Brano citato ->
Topic:
5 Aprile 2025
Ultima modifica: 5 Aprile 2025 ore 09:47

Massimo e Simone. Due cuori generosi

La loro morte improvvisa, avvenuta 15 anni fa, non ha spento la luce del loro esempio, che continua a ispirare molti.
Massimo e Simone. Due cuori generosi
Massimo Barbiero e Simone Montesso, due giovani missionari della Comunità Papa Giovanni XXIII, hanno perso la vita il 6 aprile 2010 durante un'escursione sulle Ande in Venezuela. Massimo aveva dedicato 10 anni della sua vita ai poveri della baraccopoli di Soweto, in Kenya. Simone, 23 anni, educatore di Bolzano, era giunto in Venezuela per un’esperienza di volontariato, portando con sé entusiasmo e una gioia contagiosa. Le loro vite, spezzate prematuramente, e il loro impegno verso gli ultimi, sono state di ispirazione per uno spettacolo musicale.

Dettagli del compito -> Riprendi, per favore, il brano su Massimo Barbiero e Simone Montesso riportato sopra e proseguilo a partire dalla sua ultima frase.

Dati raccolti ->
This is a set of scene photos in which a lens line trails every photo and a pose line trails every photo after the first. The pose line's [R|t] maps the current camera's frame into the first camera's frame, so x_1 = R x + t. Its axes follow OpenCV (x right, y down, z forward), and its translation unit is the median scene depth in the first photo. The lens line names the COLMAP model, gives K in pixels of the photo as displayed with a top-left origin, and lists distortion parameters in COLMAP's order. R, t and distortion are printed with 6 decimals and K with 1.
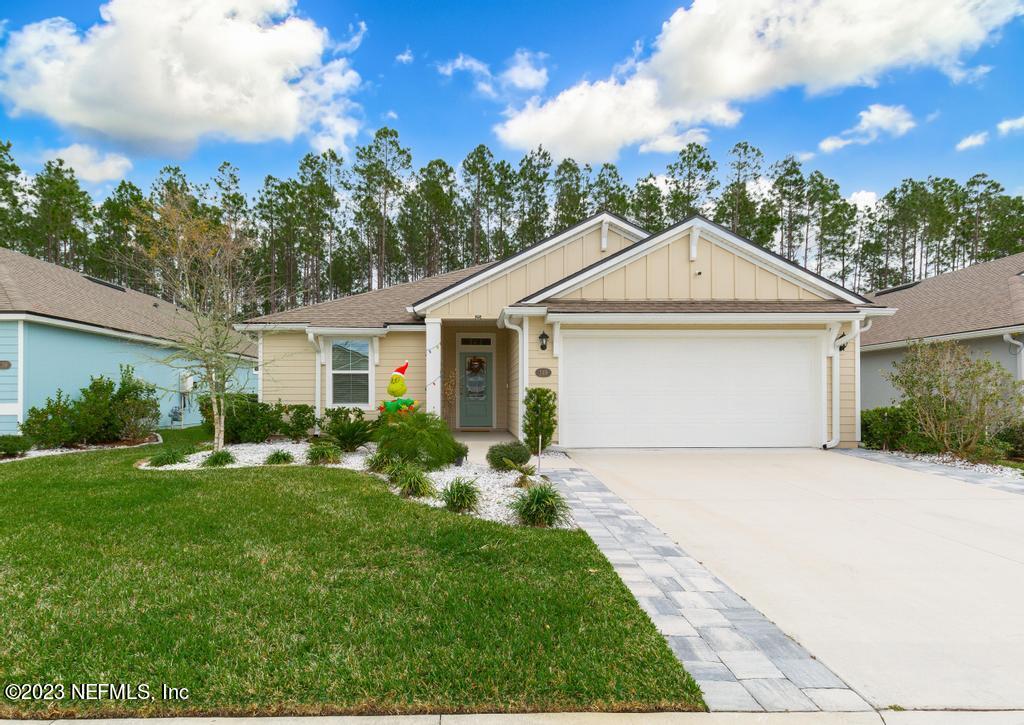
lens RADIAL K [[526.3, 0, 476.2], [0, 526.3, 389.9], [0, 0, 1]] dist [0.000319, 0.003125]
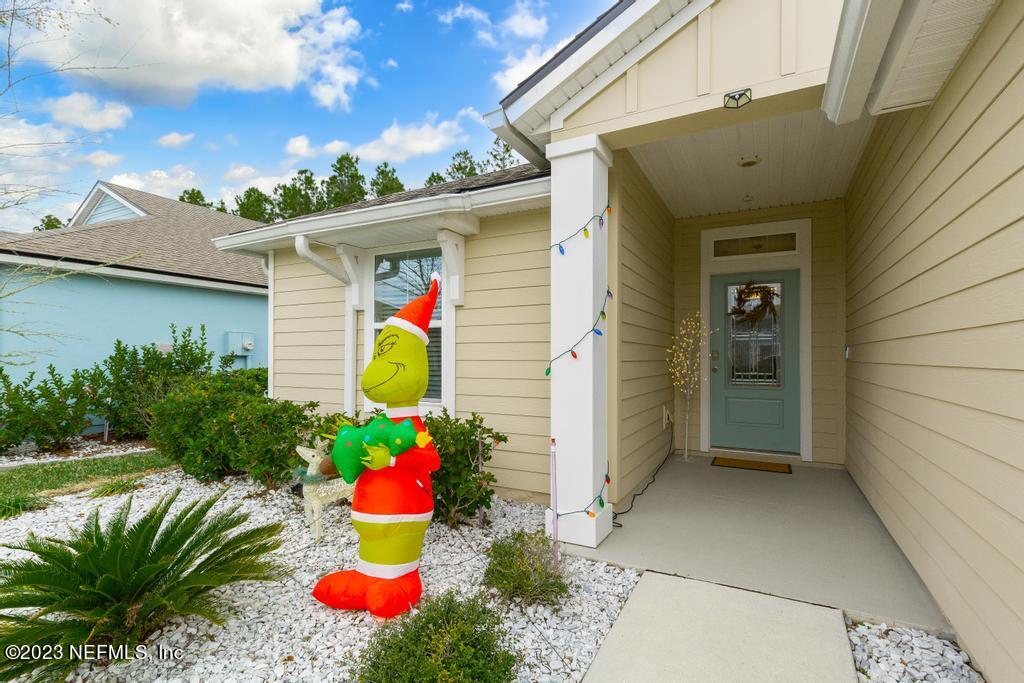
lens RADIAL K [[477.8, 0, 498.9], [0, 477.8, 349.6], [0, 0, 1]] dist [0.005621, 0.000077]
pose [[0.866228, -0.002540, -0.499643, 0.017659], [0.006727, 0.999956, 0.006578, -0.016711], [0.499604, -0.009058, 0.866207, 0.704829]]
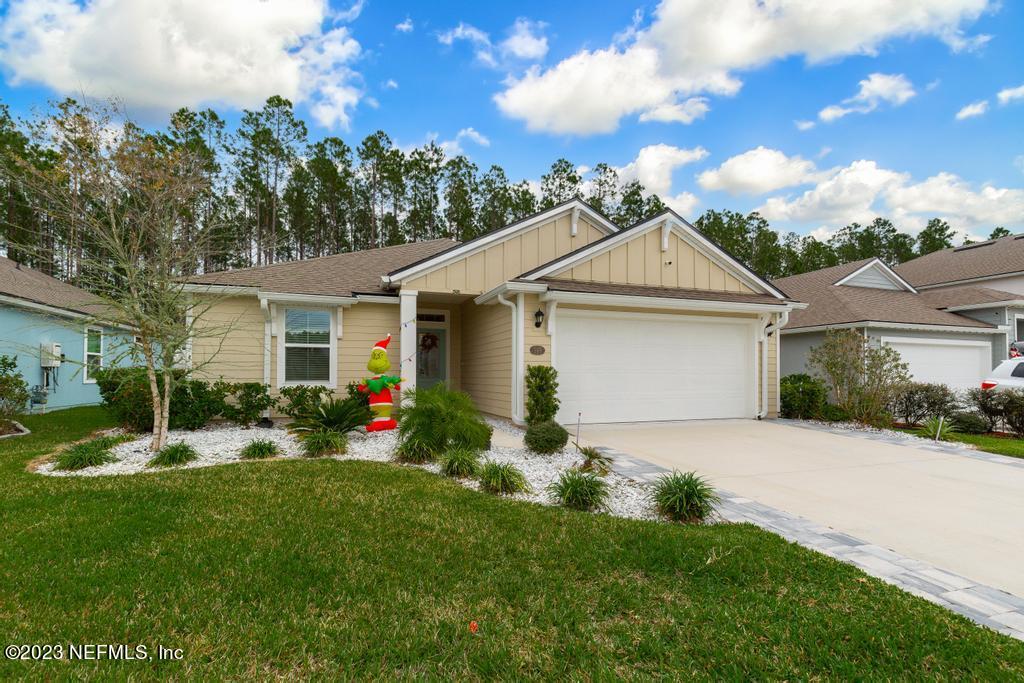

Spazio risposta ->
Sì, le loro vite sono state spezzate all’improvviso, nel fiore della giovinezza. Erano andati a fare una passeggiata in montagna, ma un temporale li ha sorpresi e in Venezuela la pioggia non fa sconti: quando è torrenziale, provoca slittamenti e frane. Quel giorno, il 6 aprile 2010, Massimo Barbiero, 36 anni, e Simone Montesso, 23 anni, hanno concluso la loro esperienza terrena. Ma noi non vogliamo ricordarli per quell’incidente. Vogliamo invece raccogliere tutto l’entusiasmo, l’amore e la gioia che hanno saputo diffondere attorno a loro.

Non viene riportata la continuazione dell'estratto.